=== Brief ===
In full and without alteration, transcribe the listing.

━━━━━━━━━━

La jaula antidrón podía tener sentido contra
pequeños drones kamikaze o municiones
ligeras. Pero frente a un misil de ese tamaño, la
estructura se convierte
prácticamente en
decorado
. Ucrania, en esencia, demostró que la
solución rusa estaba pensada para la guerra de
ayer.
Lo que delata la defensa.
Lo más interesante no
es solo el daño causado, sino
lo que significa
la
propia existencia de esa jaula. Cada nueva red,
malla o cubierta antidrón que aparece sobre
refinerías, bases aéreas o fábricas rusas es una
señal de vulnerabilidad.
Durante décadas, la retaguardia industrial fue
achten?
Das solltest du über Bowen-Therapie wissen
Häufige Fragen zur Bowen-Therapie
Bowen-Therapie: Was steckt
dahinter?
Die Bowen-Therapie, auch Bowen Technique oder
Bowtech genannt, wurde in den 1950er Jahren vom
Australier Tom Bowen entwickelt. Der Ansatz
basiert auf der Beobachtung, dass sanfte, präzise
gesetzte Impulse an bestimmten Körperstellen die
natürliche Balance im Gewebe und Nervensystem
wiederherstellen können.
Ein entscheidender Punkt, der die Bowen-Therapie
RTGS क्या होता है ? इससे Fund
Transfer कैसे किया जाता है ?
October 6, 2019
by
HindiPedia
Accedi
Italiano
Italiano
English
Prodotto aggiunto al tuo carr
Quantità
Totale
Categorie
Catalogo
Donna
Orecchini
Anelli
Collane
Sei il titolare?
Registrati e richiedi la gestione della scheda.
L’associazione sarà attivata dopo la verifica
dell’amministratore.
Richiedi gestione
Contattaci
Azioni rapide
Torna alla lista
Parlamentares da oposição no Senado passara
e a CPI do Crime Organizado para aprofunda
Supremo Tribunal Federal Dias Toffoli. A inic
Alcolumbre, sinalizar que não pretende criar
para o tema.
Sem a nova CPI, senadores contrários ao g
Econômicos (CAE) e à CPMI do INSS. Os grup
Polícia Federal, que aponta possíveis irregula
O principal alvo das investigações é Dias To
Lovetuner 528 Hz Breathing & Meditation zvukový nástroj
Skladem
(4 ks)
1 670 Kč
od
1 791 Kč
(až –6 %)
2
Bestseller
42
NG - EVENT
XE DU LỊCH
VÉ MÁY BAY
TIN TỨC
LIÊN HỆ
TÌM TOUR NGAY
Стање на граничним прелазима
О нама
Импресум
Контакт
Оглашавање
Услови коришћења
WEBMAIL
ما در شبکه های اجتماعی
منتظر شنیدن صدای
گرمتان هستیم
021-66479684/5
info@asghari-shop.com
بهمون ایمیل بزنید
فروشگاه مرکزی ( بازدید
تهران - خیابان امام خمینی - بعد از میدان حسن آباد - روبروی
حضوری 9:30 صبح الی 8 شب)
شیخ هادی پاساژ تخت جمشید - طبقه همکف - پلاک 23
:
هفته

━━━━━━━━━━

=== Written solution ===
La jaula antidrón podía tener sentido contra
pequeños drones kamikaze o municiones
ligeras. Pero frente a un misil de ese tamaño, la
estructura se convierte
prácticamente en
decorado
. Ucrania, en esencia, demostró que la
solución rusa estaba pensada para la guerra de
ayer.
Lo que delata la defensa.
Lo más interesante no
es solo el daño causado, sino
lo que significa
la
propia existencia de esa jaula. Cada nueva red,
malla o cubierta antidrón que aparece sobre
refinerías, bases aéreas o fábricas rusas es una
señal de vulnerabilidad.
Durante décadas, la retaguardia industrial fue
achten?
Das solltest du über Bowen-Therapie wissen
Häufige Fragen zur Bowen-Therapie
Bowen-Therapie: Was steckt
dahinter?
Die Bowen-Therapie, auch Bowen Technique oder
Bowtech genannt, wurde in den 1950er Jahren vom
Australier Tom Bowen entwickelt. Der Ansatz
basiert auf der Beobachtung, dass sanfte, präzise
gesetzte Impulse an bestimmten Körperstellen die
natürliche Balance im Gewebe und Nervensystem
wiederherstellen können.
Ein entscheidender Punkt, der die Bowen-Therapie
RTGS क्या होता है ? इससे Fund
Transfer कैसे किया जाता है ?
October 6, 2019
by
HindiPedia
Accedi
Italiano
Italiano
English
Prodotto aggiunto al tuo carr
Quantità
Totale
Categorie
Catalogo
Donna
Orecchini
Anelli
Collane
Sei il titolare?
Registrati e richiedi la gestione della scheda.
L’associazione sarà attivata dopo la verifica
dell’amministratore.
Richiedi gestione
Contattaci
Azioni rapide
Torna alla lista
Parlamentares da oposição no Senado passara
e a CPI do Crime Organizado para aprofunda
Supremo Tribunal Federal Dias Toffoli. A inic
Alcolumbre, sinalizar que não pretende criar
para o tema.
Sem a nova CPI, senadores contrários ao g
Econômicos (CAE) e à CPMI do INSS. Os grup
Polícia Federal, que aponta possíveis irregula
O principal alvo das investigações é Dias To
Lovetuner 528 Hz Breathing & Meditation zvukový nástroj
Skladem
(4 ks)
1 670 Kč
od
1 791 Kč
(až –6 %)
2
Bestseller
42
NG - EVENT
XE DU LỊCH
VÉ MÁY BAY
TIN TỨC
LIÊN HỆ
TÌM TOUR NGAY
Стање на граничним прелазима
О нама
Импресум
Контакт
Оглашавање
Услови коришћења
WEBMAIL
ما در شبکه های اجتماعی
منتظر شنیدن صدای
گرمتان هستیم
021-66479684/5
info@asghari-shop.com
بهمون ایمیل بزنید
فروشگاه مرکزی ( بازدید
تهران - خیابان امام خمینی - بعد از میدان حسن آباد - روبروی
حضوری 9:30 صبح الی 8 شب)
شیخ هادی پاساژ تخت جمشید - طبقه همکف - پلاک 23
:
هفته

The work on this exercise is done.